■ **GIVEN PROBLEM**
Give the naming lines from every row as a JSON list of strings, with one string per line and blank lines left out. Leave the pictures out of the answer.

(Stored entries)
————————

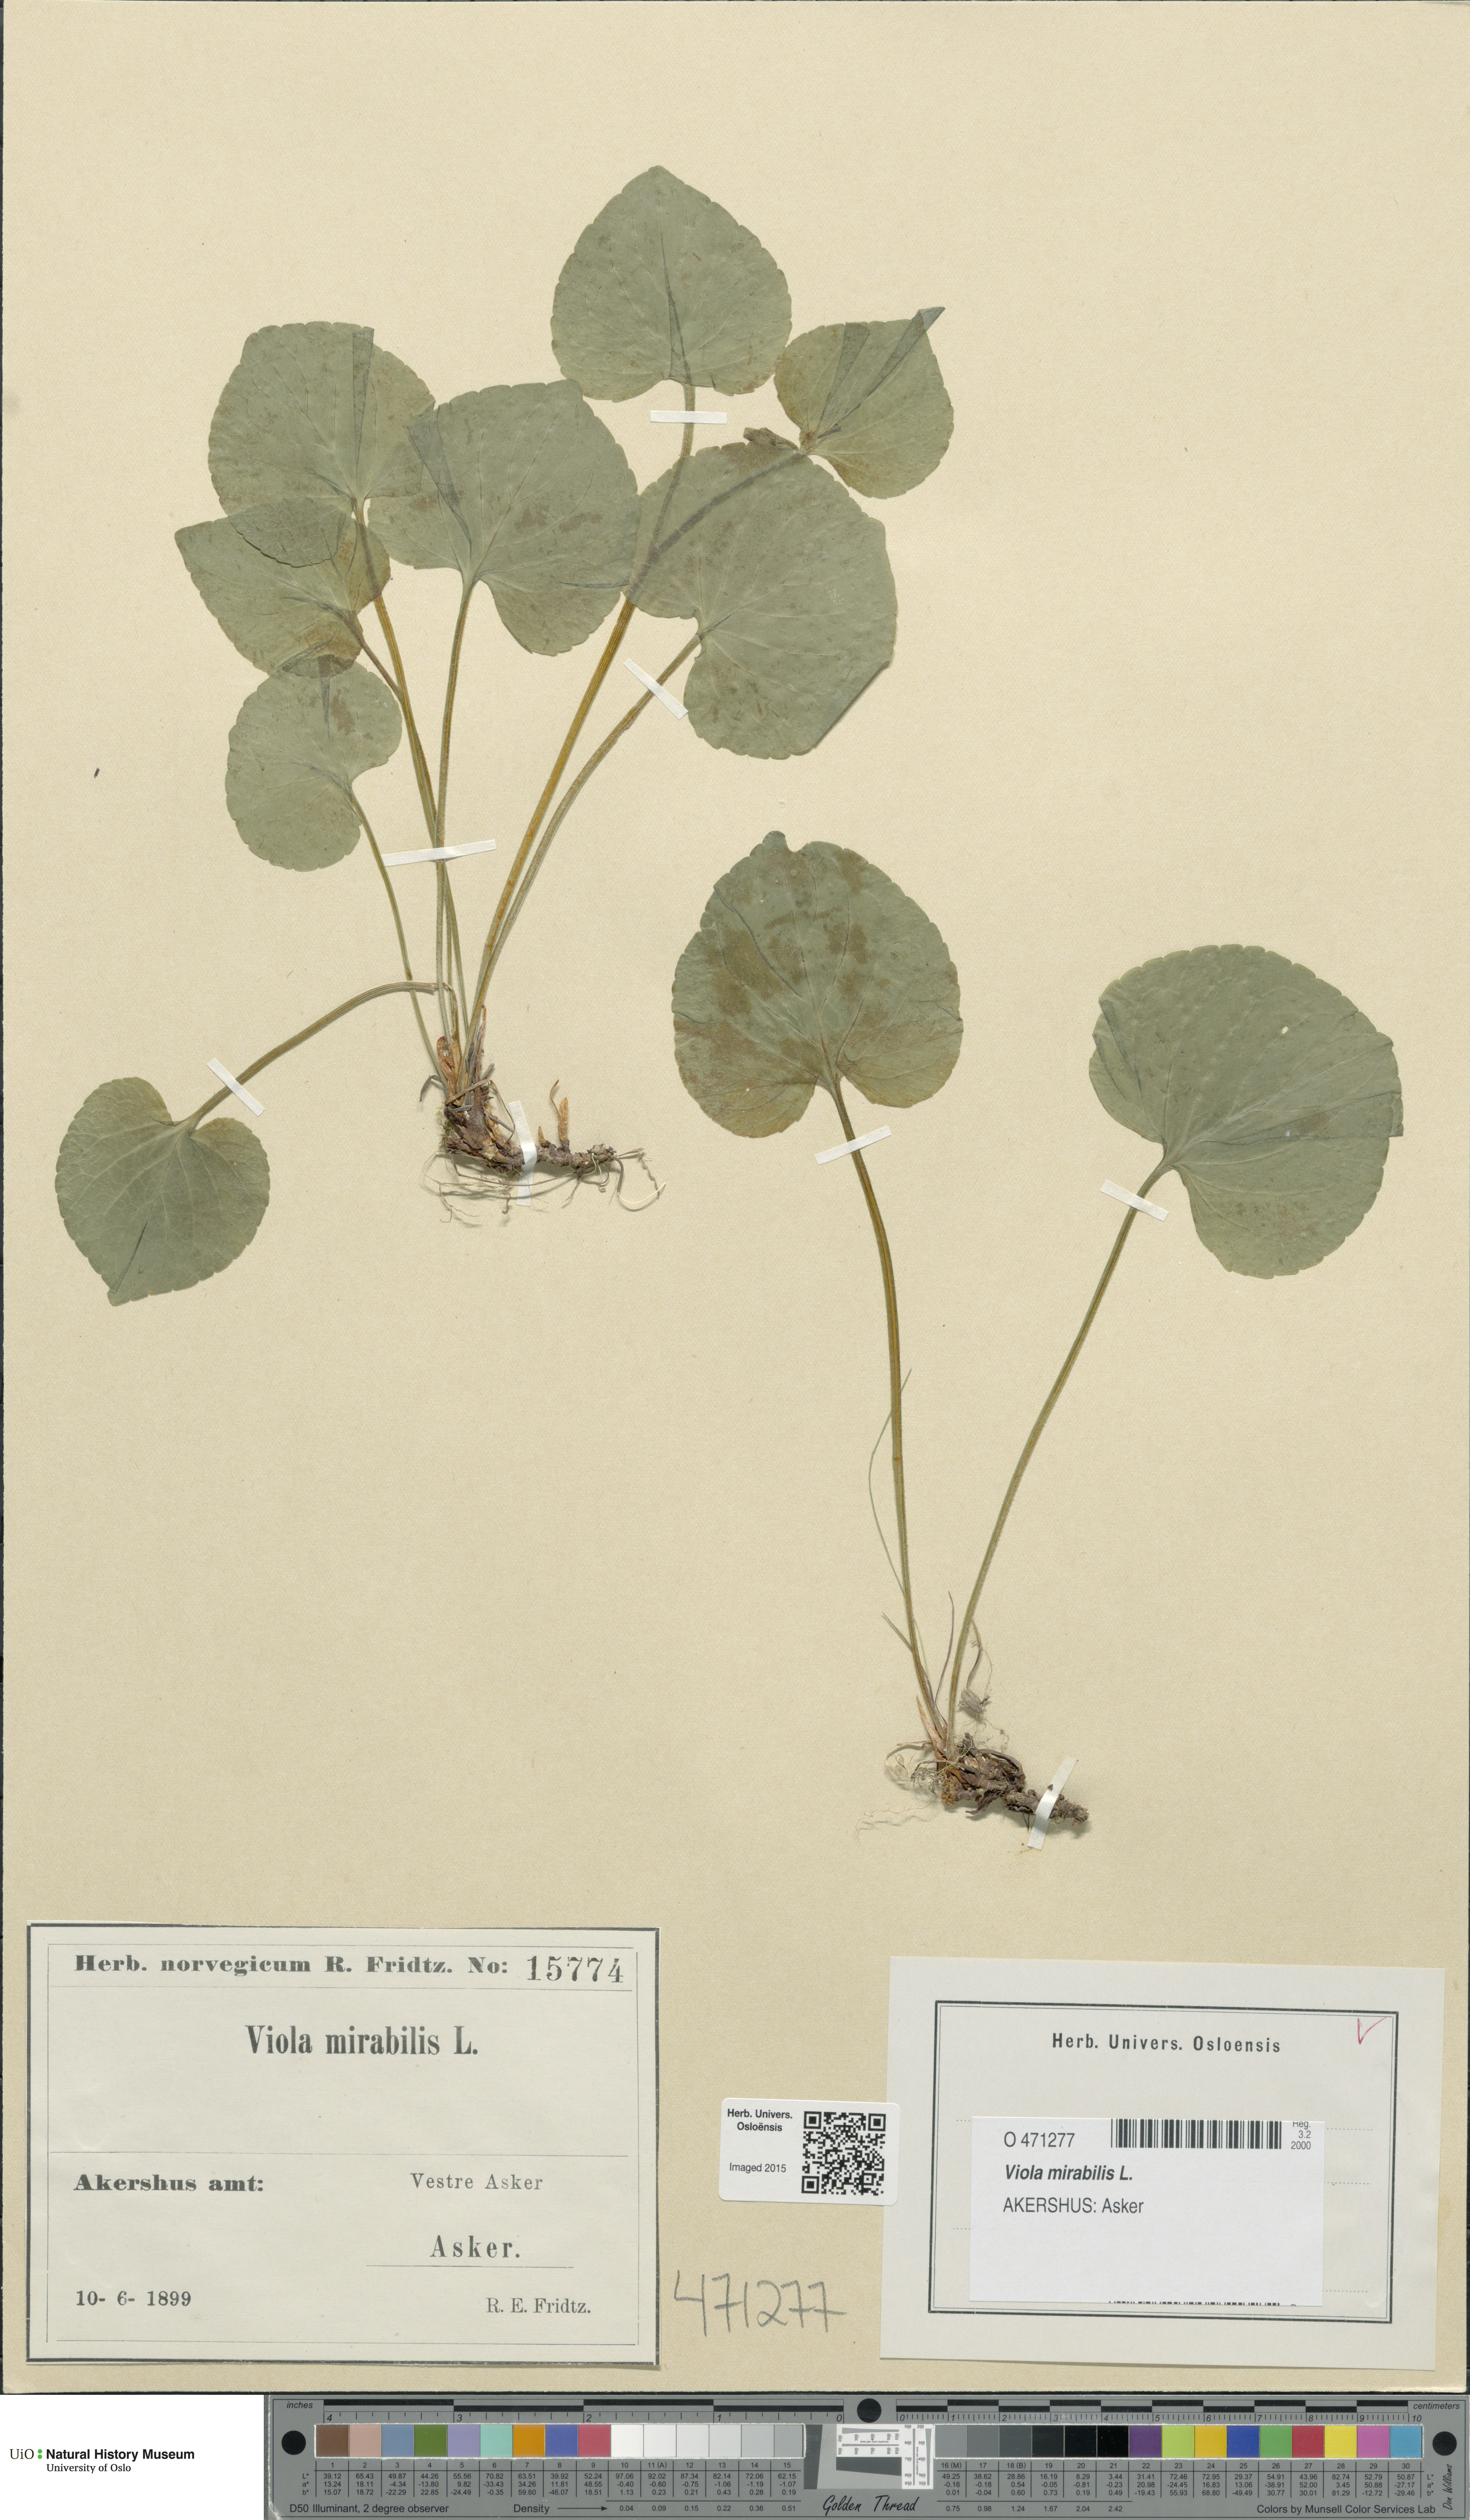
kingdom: Plantae
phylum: Tracheophyta
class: Magnoliopsida
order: Malpighiales
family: Violaceae
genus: Viola
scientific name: Viola mirabilis
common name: Wonder violet
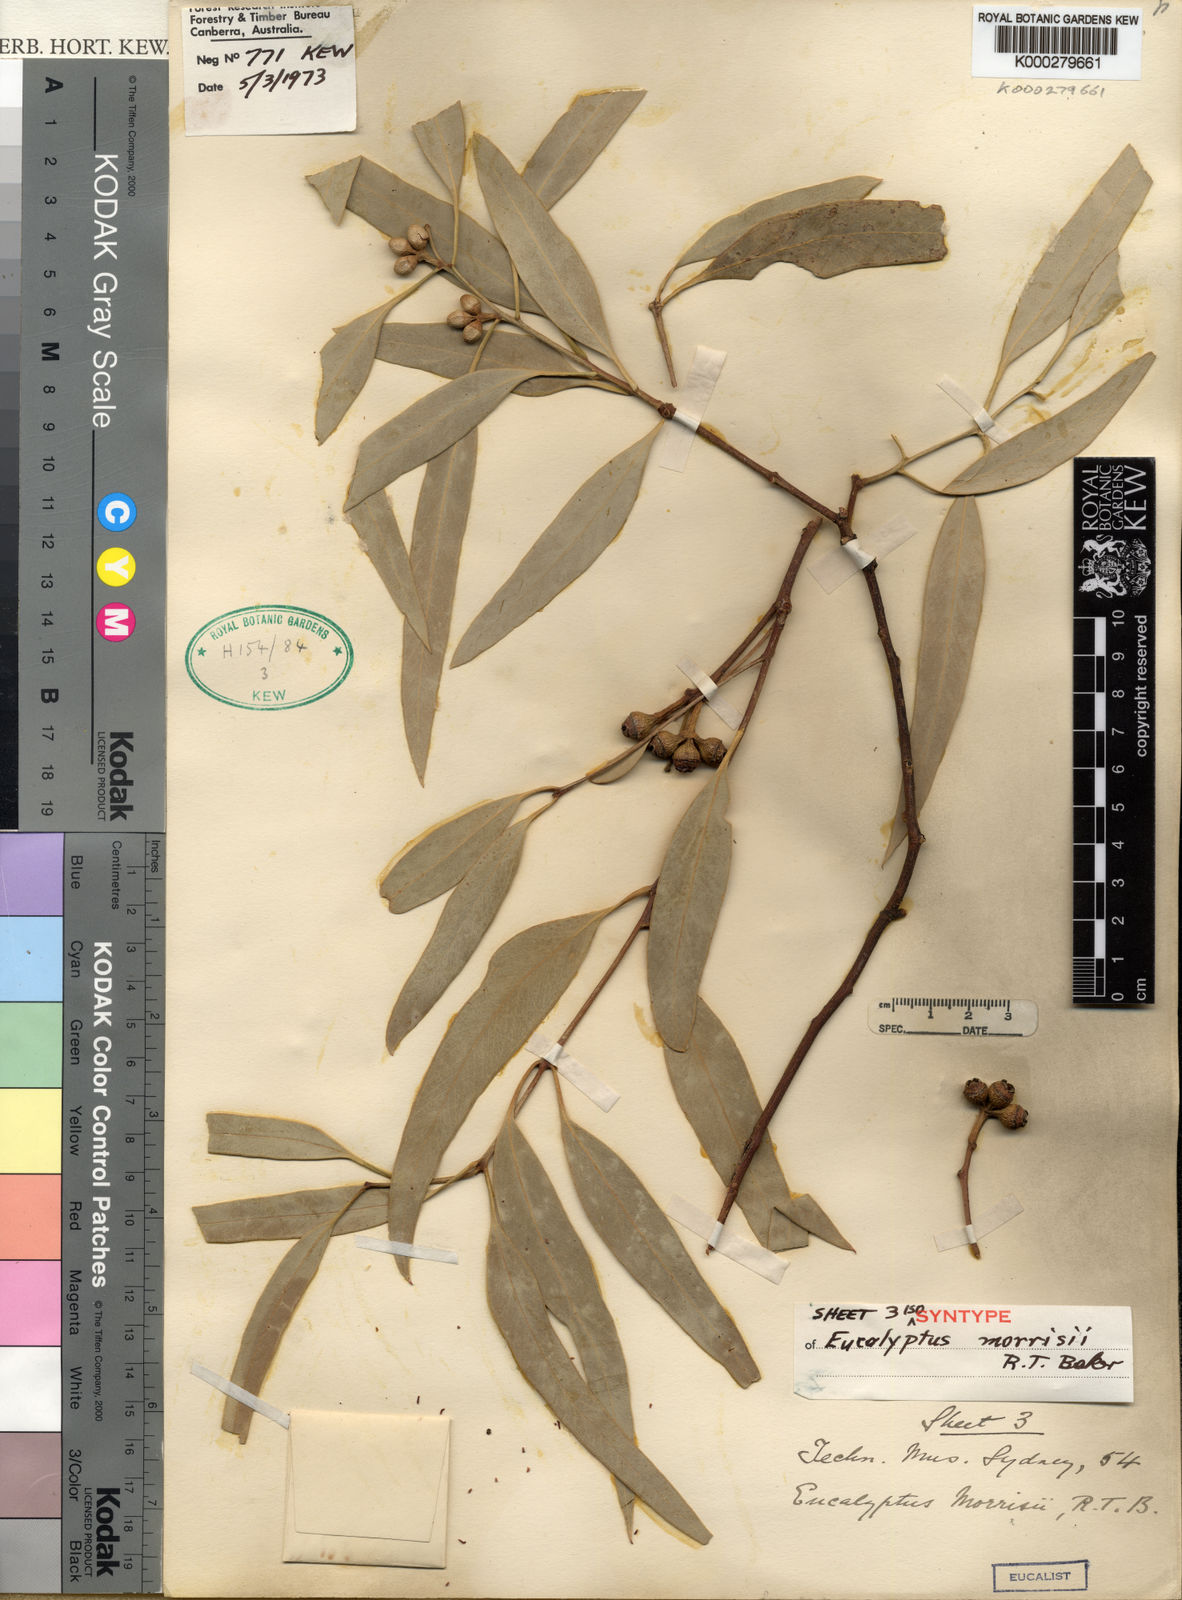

————————

■ **ANSWER IN FULL**
[
  "kingdom: Plantae",
  "phylum: Tracheophyta",
  "class: Magnoliopsida",
  "order: Malpighiales",
  "family: Violaceae",
  "genus: Viola",
  "scientific name: Viola mirabilis",
  "common name: Wonder violet"
]